Gradient inversion attacks aim to reconstruct local training data from intermediate gradients exposed in the federated learning framework. Despite successful attacks, all previous methods, starting from reconstructing a single data point and then relaxing the single-image limit to batch level, are only tested under hard label constraints. Even for single-image reconstruction, we still lack an analysis-based algorithm to recover augmented soft labels. In this work, we change the focus from enlarging batchsize to investigating the hard label constraints, considering a more realistic circumstance where label smoothing and mixup techniques are used in the training process. In particular, we are the first to initiate a novel algorithm to simultaneously recover the ground-truth augmented label and the input feature of the last fully-connected layer from single-input gradients, and provide a necessary condition for any analytical-based label recovery methods. Extensive experiments testify to the label recovery accuracy, as well as the benefits to the following image reconstruction. We believe soft labels in classification tasks are worth further attention in gradient inversion attacks.

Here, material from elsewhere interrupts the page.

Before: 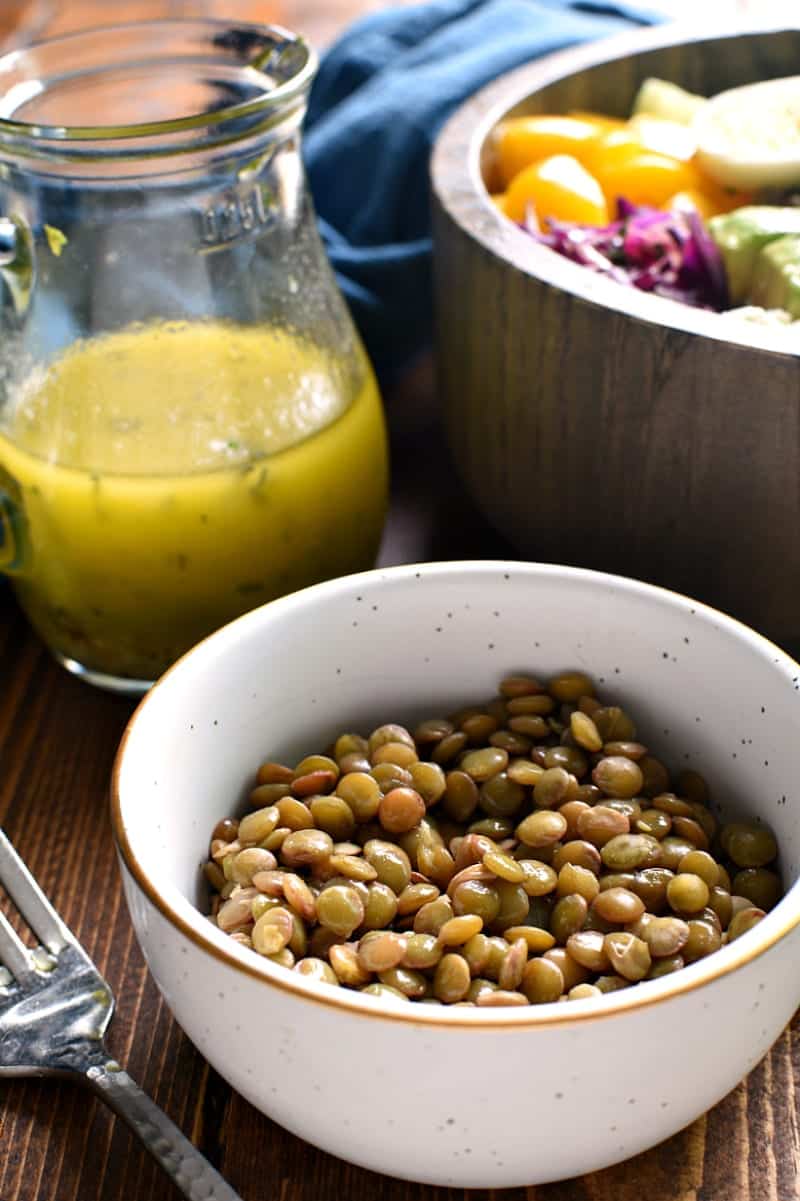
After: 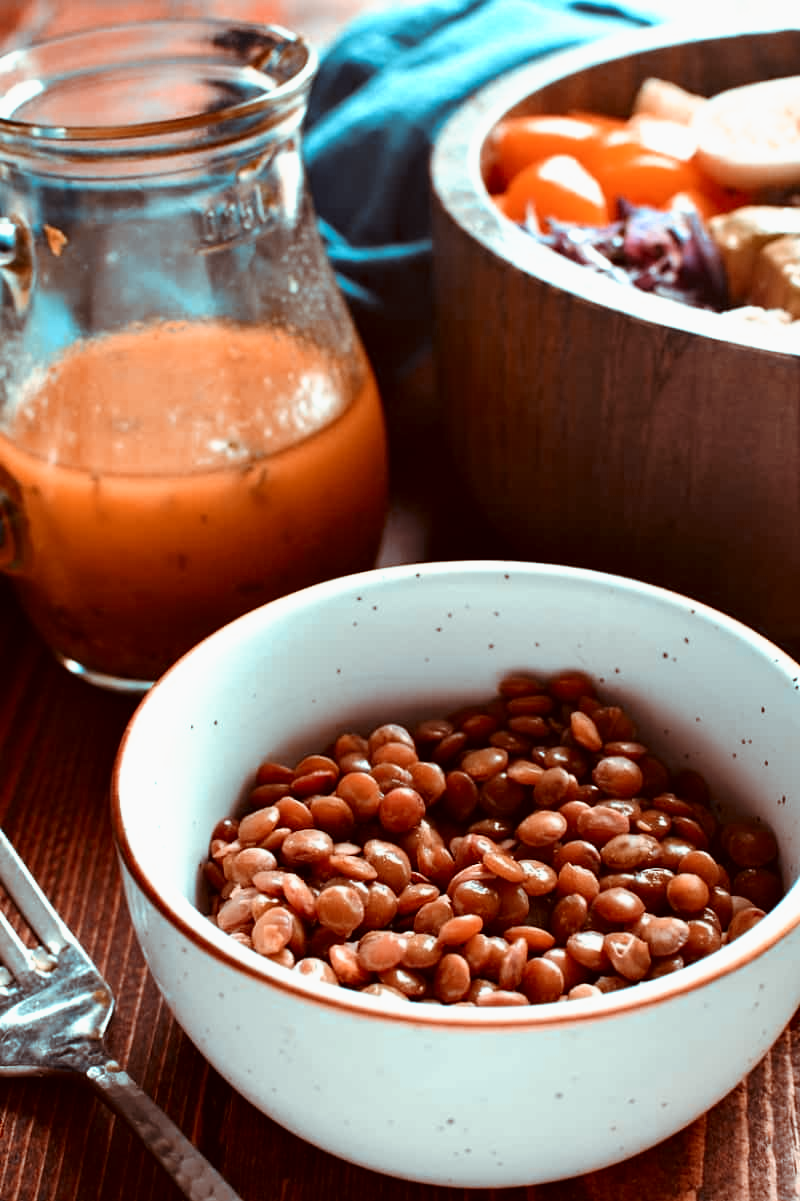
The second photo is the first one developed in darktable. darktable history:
color look up table: target L [88.49, 79.26, 51.05, 49.45, 36.75, 29.3, 198.45, 94.07, 90.31, 61.87, 58.48, 80.62, 58.1, 54.33, 65.05, 67, 49.98, 51.67, 61.17, 52.15, 40.13, 30.87, 86.01, 80.38, 80.6, 74.87, 62.99, 62.47, 64.13, 68.32, 47.29, 53.52, 29.02, 31.21, 42.72, 20.32, 17.75, 13.89, 11.03, 81.61, 81.69, 81.43, 81.51, 81.03, 81.98, 68.23, 70.05, 59.27, 53.12], target a [-10.64, -12, 25.37, -5.419, 5.263, 16.55, 0, -0.001, -11.44, 46.72, 45.97, -7.932, 53.97, 50.91, 13.31, -7.727, 54.36, 47.67, 24.18, 40.83, 46.53, 26.56, -10.65, -11.29, -11.16, -10.95, -19.77, 13.6, -10.75, -24.87, 5.751, -14.64, 10.41, 11.44, -1.246, 12.18, 12.78, 10.46, 10.25, -12.41, -18.03, -14.23, -14.15, -15.87, -16.8, -30.42, -32.38, -25.64, -20.71], target b [-0.969, -3.298, 46.72, 20.58, 28.07, 28.29, 0.001, 0.004, -0.523, 63.07, 61.06, -2.597, 57.26, 59.5, 10.59, -3.621, 57.43, 36.17, 3.747, 27.2, 40.19, 25.25, -1.749, -3.17, -3.144, -4.411, -22.86, -6.799, -24.37, -37.23, 3.764, -38, 6.459, -5.315, -34.59, 8.562, 7.814, 5.878, 6.761, -3.591, -6.223, -4.572, -4.558, -4.998, -7.13, -9.422, -26.01, -26.85, -21.44], num patches 49
tone curve: curves: ch0 [(0, 0) (0.003, 0.002) (0.011, 0.01) (0.025, 0.022) (0.044, 0.039) (0.069, 0.061) (0.1, 0.088) (0.136, 0.126) (0.177, 0.167) (0.224, 0.211) (0.277, 0.27) (0.335, 0.335) (0.399, 0.407) (0.468, 0.485) (0.543, 0.569) (0.623, 0.659) (0.709, 0.756) (0.801, 0.851) (0.898, 0.961) (1, 1)], preserve colors none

翻译：梯度反转攻击旨在从联邦学习框架中暴露的中间梯度重建局部训练数据。尽管攻击取得了成功，但所有先前的方法——从重建单个数据点开始，随后将单图像限制放宽到批次级别——仅在硬标签约束下进行测试。即使对于单图像重建，我们仍缺乏基于分析的算法来恢复增强后的软标签。在这项工作中，我们将焦点从扩大批次大小转向研究硬标签约束，考虑训练过程中使用标签平滑和混合技术这一更现实的情况。具体而言，我们首次提出一种新颖算法，能够同时从单输入梯度中恢复真实增强标签和最后一个全连接层的输入特征，并为任何基于分析的标签恢复方法提供了必要条件。大量实验验证了标签恢复的准确性，以及对后续图像重建的益处。我们认为，分类任务中的软标签在梯度反转攻击中值得进一步关注。